Os novos modelos de Declaração de Nascido Vivo (DN) e Declaração de Óbito (DO) estão sendo implantados em todo o Estado. Os documentos receberam modificações do Ministério da Saúde que possibilitam um mapeamento mais preciso das informações sobre natalidade e óbito. Esses dados são enviados pelos municípios para alimentar o Sistema de Informações de Nascidos Vivos (Sinasc) e o Sistema de Informação Sobre Mortalidade (SIM).

A emissão da Declaração de Nascido Vivo é obrigatória para toda criança, independente da duração da gestação, peso e estatura do recém-nascido. Novos campos foram incluídos na DN, a exemplo do nome da criança, data de nascimento da mãe, naturalidade da mãe, nome do pai e idade do pai; além de variáveis para monitoramento de cesáreas, indicando se esse procedimento era o mais indicado para o parto. “O excessivo número de cesarianas tem se tornado uma importante questão de saúde publica, pois é um procedimento cirúrgico e pode trazer complicações para a saúde da mãe e do bebê”, lembra a coordenadora de Vigilância da Natalidade da Secretaria Estadual de Saúde (SES), Cândida Pereira. Em 2009, 47% dos partos, em Pernambuco, foram cesáreas (dados sujeitos à atualização).

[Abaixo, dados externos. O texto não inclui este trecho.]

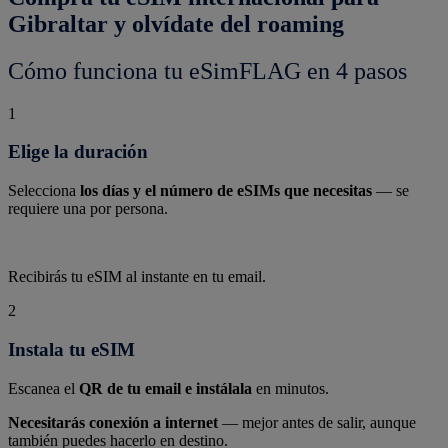
Gibraltar y olvídate del roaming
Cómo funciona tu eSimFLAG en 4 pasos
1
Elige la duración
Selecciona
los días y el número de eSIMs que necesitas
— se
requiere una por persona.
Recibirás tu eSIM al instante en tu email.
2
Instala tu eSIM
Escanea el
QR de tu email e instálala
en minutos.
Necesitarás conexión a internet
— mejor antes de salir, aunque
también puedes hacerlo en destino.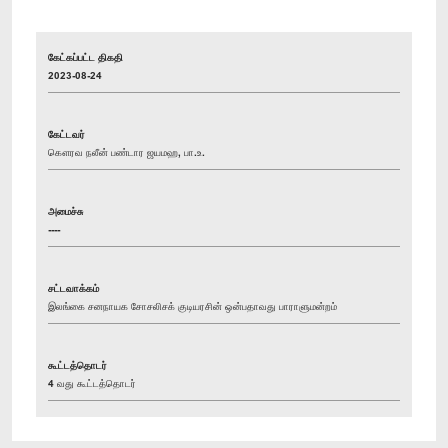
கேட்கப்பட்ட திகதி
2023-08-24
கேட்டவர்
கௌரவ நலீன் பண்டார ஜயமஹ, பா.உ.
அமைச்சு
----
சட்டவாக்கம்
இலங்கை சனநாயக சோசலிசக் குடியரசின் ஒன்பதாவது பாராளுமன்றம்
கூட்டத்தொடர்
4 வது கூட்டத்தொடர்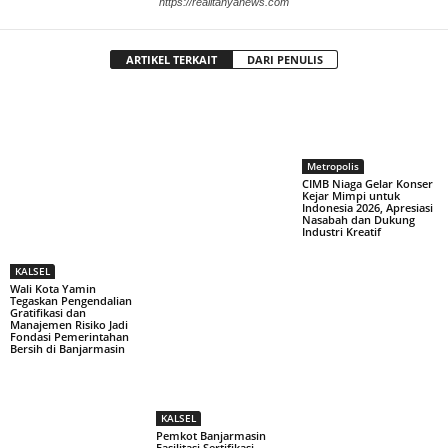
https://realitanyanews.com
ARTIKEL TERKAIT
DARI PENULIS
Metropolis
CIMB Niaga Gelar Konser
Kejar Mimpi untuk
Indonesia 2026, Apresiasi
Nasabah dan Dukung
Industri Kreatif
KALSEL
Wali Kota Yamin
Tegaskan Pengendalian
Gratifikasi dan
Manajemen Risiko Jadi
Fondasi Pemerintahan
Bersih di Banjarmasin
KALSEL
Pemkot Banjarmasin
Fasilitasi Sertifikasi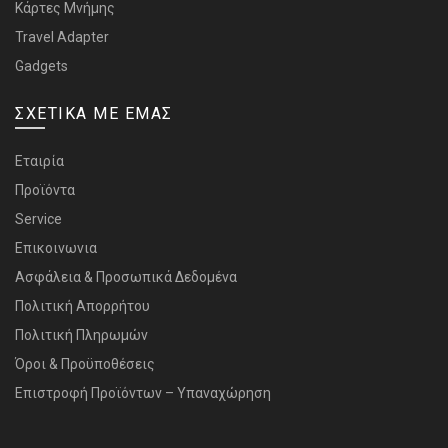
Κάρτες Μνήμης
Travel Adapter
Gadgets
ΣΧΕΤΙΚΑ ΜΕ ΕΜΑΣ
Εταιρία
Προϊόντα
Service
Επικοινωνια
Ασφάλεια & Προσωπικά Δεδομένα
Πολιτική Απορρήτου
Πολιτική Πληρωμών
Όροι & Προϋποθέσεις
Επιστροφή Προϊόντων – Υπαναχώρηση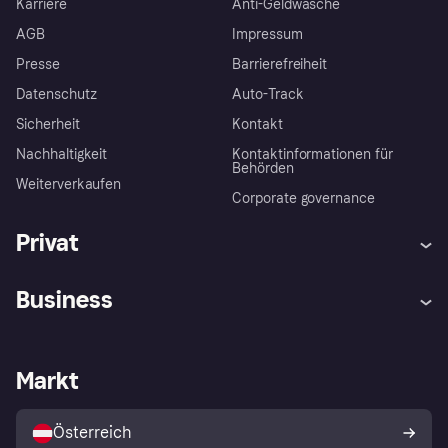
Karriere
Anti-Geldwäsche
AGB
Impressum
Presse
Barrierefreiheit
Datenschutz
Auto-Track
Sicherheit
Kontakt
Nachhaltigkeit
Kontaktinformationen für
Behörden
Weiterverkaufen
Corporate governance
Privat
Hilfe
Käuferschutzrichtlinien
Business
Einloggen
Beschwerden
Händlersupport
Entwicklerseite
Klarna App
Datenschutzeinstellungen
Händlerportal
Betriebsstatus
Markt
Shops entdecken
Dein Widerrufsrecht
Mit Klarna verkaufen
Plattformen und Partner
Österreich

Na Declaração de Óbito ocorreram alterações para o registro de falecimento de mulheres em idade fértil (10 a 49 anos), agrupando informações desde a gestação ao puerpério (período após a gravidez) no mesmo bloco, onde o médico define se o óbito foi materno. Esse profissional é o responsável pelo preenchimento da DO.

Os novos documentos são compostos de três vias autocopiativas, dispensando o uso de folhas carbono. O preenchimento correto e legível das novas DN e DO contribui para a qualidade das informações de natalidade e mortalidade, servindo de base para a criação de políticas públicas de saúde. Mas, durante o processo de implantação dos novos modelos, as versões anteriores ainda podem ser usadas.